On top of all that, health plans and PBMs don't pay for the genetic tests that match people to the right medicines. They want randomized clinical trials to demonstrate accuracy know it will take years to set up studies and get results.
The orchestrated outrage over drug prices, led by John Rother and his AHIP funded National Coaltion on Health is nothing but part of cynical plan to extort rebates and limit access to precision medicines. It is noteworthy that AHIP, and the PBMs have contributed nothing to the discussion around the bi-partisan 21st Century Cures Initiative. If they cared about the cost of medicines, they would propose ways to reduce the time and money needed to develop and adopt precision medicine. The same goes for critics who say nothing about the value of medicines and is not an advocate for 21st century cures.
In fact, the pay for play schemes indicate that PBMs and insurers can only profit from precision medicine by rebates. As Eric Topol points out in his new book "The Patient Will See You Now", the health data now controlled by payors and physicians will be generated and controlled by patients themselves. Using smartphones patients will be able to find the right treatment for them based on their genetic and clinical data. Where's the need for middlemen at that point? PBMs are the Blockbuster Video and Tower Record Stores of the healthcare system. NO ONE will miss them when they are gone.

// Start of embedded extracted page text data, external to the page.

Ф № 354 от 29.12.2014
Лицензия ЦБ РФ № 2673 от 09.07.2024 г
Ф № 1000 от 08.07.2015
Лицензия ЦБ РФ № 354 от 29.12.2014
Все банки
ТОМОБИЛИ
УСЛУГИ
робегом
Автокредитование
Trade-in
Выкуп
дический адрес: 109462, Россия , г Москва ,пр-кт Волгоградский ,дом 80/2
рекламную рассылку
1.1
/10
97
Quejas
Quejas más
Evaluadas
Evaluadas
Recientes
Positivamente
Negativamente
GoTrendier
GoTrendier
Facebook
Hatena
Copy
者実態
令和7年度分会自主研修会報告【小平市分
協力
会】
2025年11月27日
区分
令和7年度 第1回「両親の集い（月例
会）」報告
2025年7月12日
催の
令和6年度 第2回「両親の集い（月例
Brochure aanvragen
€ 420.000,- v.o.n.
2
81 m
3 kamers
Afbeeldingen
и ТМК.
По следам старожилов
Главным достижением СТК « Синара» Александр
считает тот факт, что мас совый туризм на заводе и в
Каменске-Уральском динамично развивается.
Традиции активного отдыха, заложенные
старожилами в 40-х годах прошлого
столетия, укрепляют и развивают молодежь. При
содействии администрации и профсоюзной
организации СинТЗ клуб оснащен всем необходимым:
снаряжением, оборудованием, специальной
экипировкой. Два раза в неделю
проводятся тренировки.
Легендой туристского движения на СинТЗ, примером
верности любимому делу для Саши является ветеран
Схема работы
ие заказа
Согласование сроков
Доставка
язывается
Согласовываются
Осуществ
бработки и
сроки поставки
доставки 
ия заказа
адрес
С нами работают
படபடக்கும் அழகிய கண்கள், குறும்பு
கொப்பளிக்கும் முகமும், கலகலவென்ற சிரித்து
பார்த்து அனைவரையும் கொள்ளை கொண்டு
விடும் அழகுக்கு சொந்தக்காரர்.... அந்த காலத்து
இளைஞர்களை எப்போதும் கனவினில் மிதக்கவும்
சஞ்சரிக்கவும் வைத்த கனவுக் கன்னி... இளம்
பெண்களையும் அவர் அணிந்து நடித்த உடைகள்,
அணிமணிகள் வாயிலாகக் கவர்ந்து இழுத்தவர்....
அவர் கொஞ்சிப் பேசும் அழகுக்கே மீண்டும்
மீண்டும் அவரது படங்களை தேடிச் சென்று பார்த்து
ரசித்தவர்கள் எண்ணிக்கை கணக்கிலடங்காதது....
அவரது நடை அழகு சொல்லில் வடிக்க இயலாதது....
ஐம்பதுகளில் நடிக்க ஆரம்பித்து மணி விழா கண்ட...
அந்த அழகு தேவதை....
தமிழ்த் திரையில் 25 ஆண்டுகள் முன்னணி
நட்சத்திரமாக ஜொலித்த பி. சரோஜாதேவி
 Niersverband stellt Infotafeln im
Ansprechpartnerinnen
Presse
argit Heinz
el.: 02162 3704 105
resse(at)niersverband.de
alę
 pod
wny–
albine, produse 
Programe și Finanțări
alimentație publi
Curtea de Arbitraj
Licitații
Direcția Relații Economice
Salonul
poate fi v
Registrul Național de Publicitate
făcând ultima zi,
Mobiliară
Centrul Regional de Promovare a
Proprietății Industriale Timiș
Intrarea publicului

We need to hasten the creative destruction of PBMs. We can start by replacing fail first or step therapy approaches with value-based precision therapy. And we should elimiinate the discriminatory practice to placing precision medicines in the most expensive formlary tiers and the coo-insurance costing thousands. Finally, we need to expand the use of new medicines in the real world.
Ultimately, the rebate and co-pay schemes plump up profits to prop up an outdated business model. PBMs and insurers are skimming off billions of dollars with drug benefit designs that target the most chronically ill and vulnerable patients. No wonder, patient groups have sued health plans for discrimination. Change can't come fast enough.